Nigeria: Cherté de l'énergie - L'appel à la grève suspendu le temps des négociations

Les manifestations qui devaient se tenir ce lundi 28 septembre au Nigeria pour protester contre l'augmentation des prix du carburant et de l'électricité n'ont finalement pas eu lieu. Après une journée de tractations à Abuja dimanche, le Congrès du travail du Nigeria a finalement accepté de suspendre le mouvement social pour deux semaines, le temps de poursuivre les négociations avec le gouvernement, qui s'est engagé en retour à geler les prix de l'électricité.
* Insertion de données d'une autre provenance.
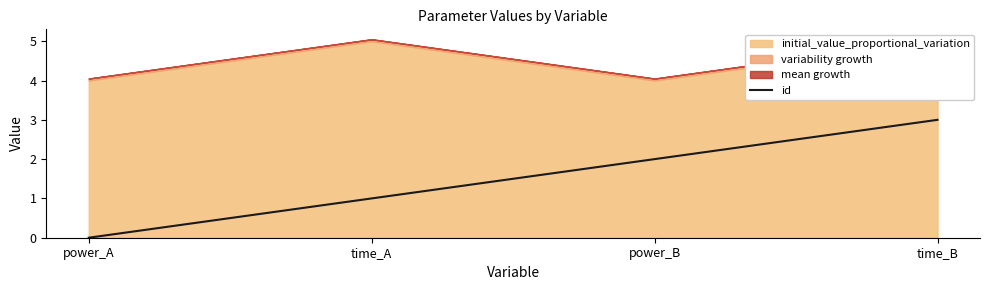

Between time_A and power_A, which is larger?

time_A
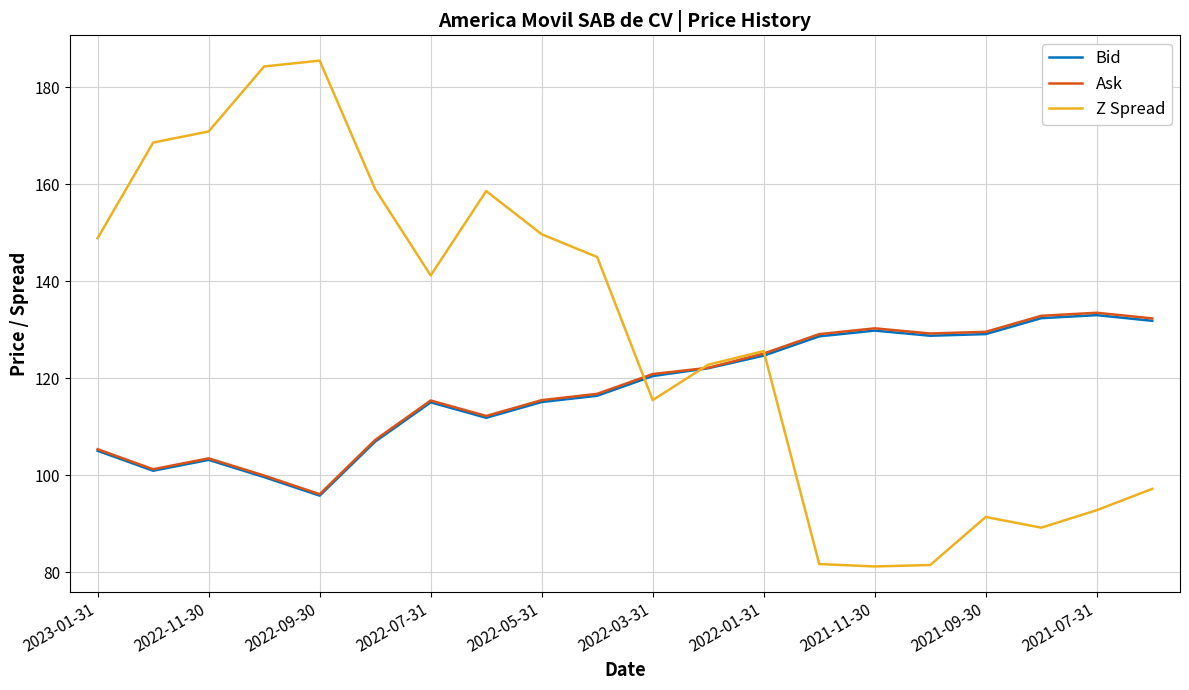

What is the greatest value displayed?

185.5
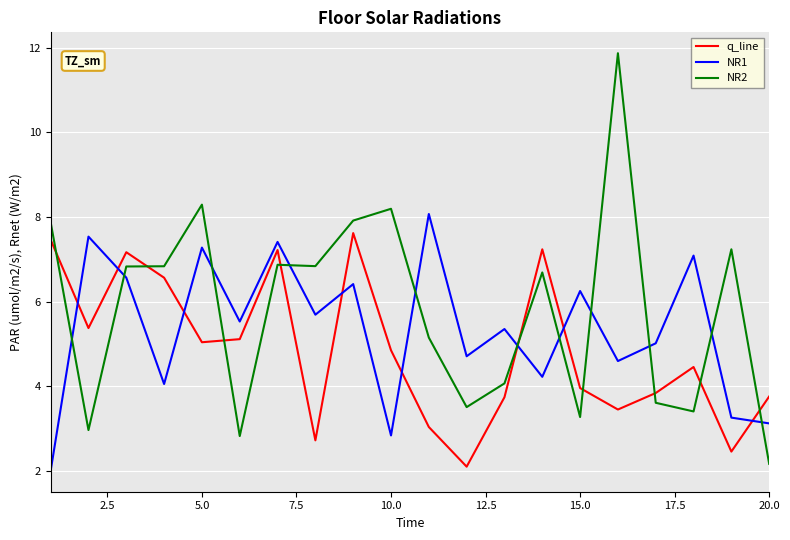

What are all the series names shown in the legend?

q_line, NR1, NR2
Le Nigeria est l'un des pays les plus défaillants au monde en matière d'approvisionnement en électricité.

La privatisation partielle du secteur en 2013 a été chaotique, pour ne pas dire ratée. La vente précipitée des compagnies de distribution n'a pas permis les investissements escomptés pour améliorer le réseau électrique.

L'État nigérian a donc continué à subventionner le secteur et à encadrer le prix de l'électricité, pour garantir des tarifs bas aux consommateurs.
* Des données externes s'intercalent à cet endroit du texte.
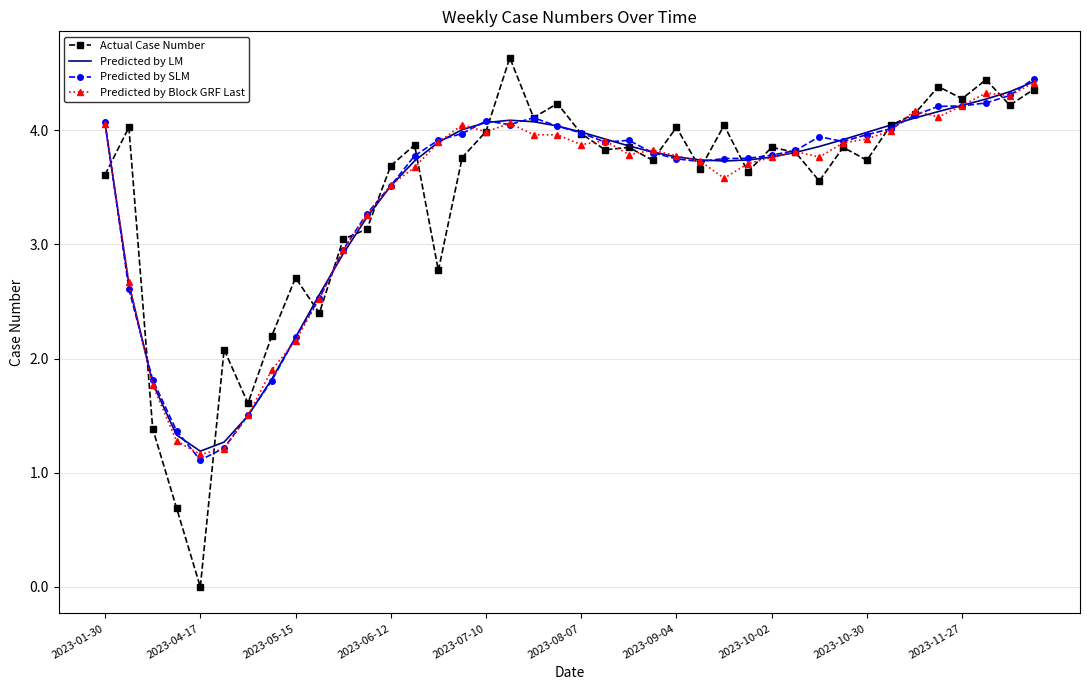

At how many categories does at least one series exceed 3?

32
Mais au final, seuls 57% des 200 millions d'habitants du pays a accès à l'électricité selon la Banque mondiale. Et encore, de manière intermittente, neuf heures par jour en moyenne.

Le 1er septembre dernier, l'augmentation des tarifs réclamée de longue date par les compagnies de distribution est entré en vigueur. Le prix de l'électricité a doublé, pour ceux qui bénéficient du courant plus de douze heures par jour.

Le gouvernement et les syndicats se sont finalement entendus dimanche pour que cette mesure soit suspendue, le temps d'entamer des négociations.

En revanche, aucun retour en arrière ne semble envisagé sur la fin des subventions pour l'essence. Ce point n'a d'ailleurs même pas été mentionné dans le communiqué final du Congrès du travail du Nigeria, soulevant de vives critiques parmi les travailleurs.

Certaines branches syndicales ont tout de même mené une action ce lundi, sans suivre les directives de dernière minute du Congrès du travail du Nigeria, qui a annulé les manifestations suite à son accord avec le gouvernement fédéral lundi matin.